あまり認めたくはないのだが……亜人達は人間よりも遥かに身体能力に優れているからだ。人間のならば休み休みやらなくてはならない力仕事も、彼らを使えば休みなしで働かせることが出来る。人間相手ならば高い賃金を払って雇わなくてはならないが、亜人を使えば無賃金で働かせることが出来る。そのため、公共事情の労働力として、亜人はなくてはならない存在であった。
ゆえに、あの襲撃──亜人の略奪は、アーシス王国に大きな痛手であった。先も言ったように亜人らは労働力として数多の公共事業に使っていたのだから。
そんな奴隷達を、レメイン王国が大量に補充する予定がある──?
「まぁ、詳しくは話せないんだけど。それでも王様の娘を利用してレメイン王国に介入出来るようになるのは、貴方の国の利益になるんじゃない? どう? あの子を保護して、王女として擁立するつもりはある?」
ボリスは頭の中で損得を計算する。
第一に優先すべきなのは、国の利益になるか否か。
レイフォード国王の庶子をレメイン王国の王太子と婚姻させられたら。婚姻に基づく取引でアーシスに利益を齎すことが出来るだろう。
懸念は、婚約者たるケイトリン・マジェット公爵令嬢とマジェット公爵家の不況を買うこと。現にケイトリンは陛下の娘に敵意を向け、排除しようと動いている。

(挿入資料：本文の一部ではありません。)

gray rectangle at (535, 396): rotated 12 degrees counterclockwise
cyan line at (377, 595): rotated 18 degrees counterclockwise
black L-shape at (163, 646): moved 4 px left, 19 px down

だが実のところ……ボリスはケイトリンが落胤を排除しようとするのに、納得する気持ちがあった。彼も彼女と同じ立場であれば、ポッと出た女など始末しようとするからだ。王族の伴侶に、王の妃に、未来の国母に相応しくない者を選ぶ訳にはいかないのだから。教養がない者に、国の未来を左右するような重要な立場に立たせる訳にはいかないのだから。

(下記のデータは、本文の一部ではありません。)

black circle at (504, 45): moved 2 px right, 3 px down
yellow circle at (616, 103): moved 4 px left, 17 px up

けれどそれは……その女が本当に、平民であった場合に限った話。今回、その女は、アーシス王国国王の庶子であった。
そしてボリスはアーシス王国のことを第一に考える男。
例え他国の公爵家と仲が悪くなろうが……我が国に利益を齎す方が優先だ。
故に──……。
「…………承知した。その少女を、我が国の王女として保護しよう」
「…………ふふっ。貴方ならそうしてくれると思ったわ」
…………そう告げるアリーは、金色混じりの碧眼を細めながら、妖艶に笑う。それはまさに悪魔らしい笑み。

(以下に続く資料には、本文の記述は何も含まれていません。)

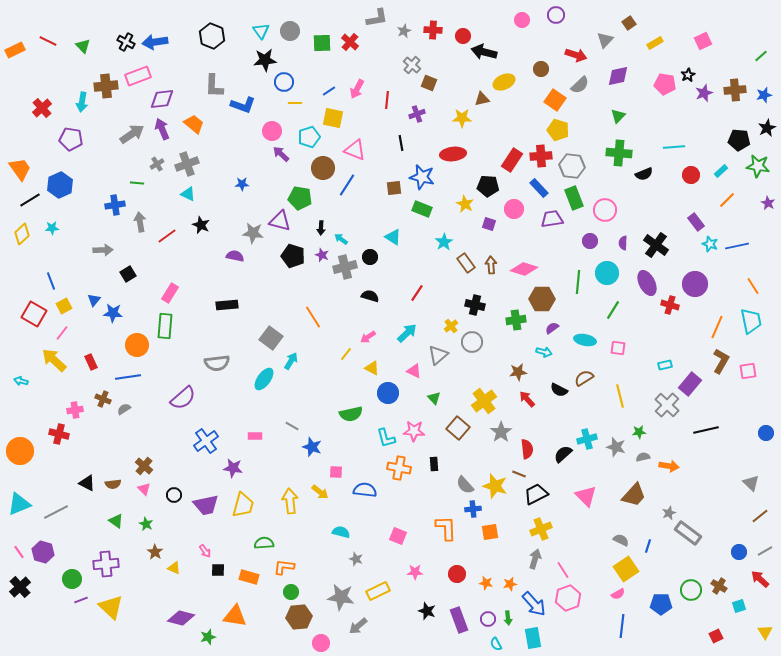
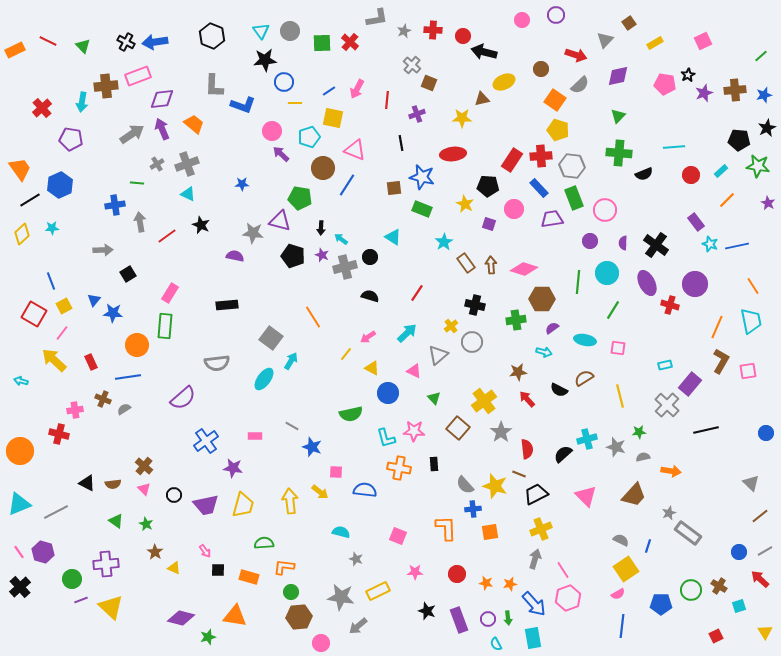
orange arrow at (669, 466): moved 2 px right, 5 px down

だが、もうその時にはボリスは彼女に対する警戒心が皆無になっていた。
これこそがアリーの……エイスの力。
淫魔として精神世界に侵入し、淫魔の催眠と毒竜の力を以って相手の頭を洗脳する。
それがエイスという、淫魔と竜の混血の力。
「それじゃあ恙無く。自分の役目を果たして頂戴ね、宰相様」
その言葉を最後に、ボリスの意識は強制的に夢の世界へと落とされる。
次に目覚めた時には彼は覚えていない。精神世界で淫魔に出会ったという都合が悪いこと──本来の姿ではなく女の姿を取っていたのは、万が一薄らと覚えている可能性を考慮して安全策を取ったため──は忘れて、国王の御落胤を保護して王女として擁立するということだけを、その頭に深く刻み込んでいることだろう。
それこそが、アルフォンスから指示された仕事。
元の姿に戻ったエイスはゴキゴキと首を回しながら、疲れ切った息を溢す。
「あ〜……よく働いたな」
そう言いながらエイスが姿を消すと……自身の役目を果たしたと言わんばかりに、美しい庭園は静かに崩壊していくのであった。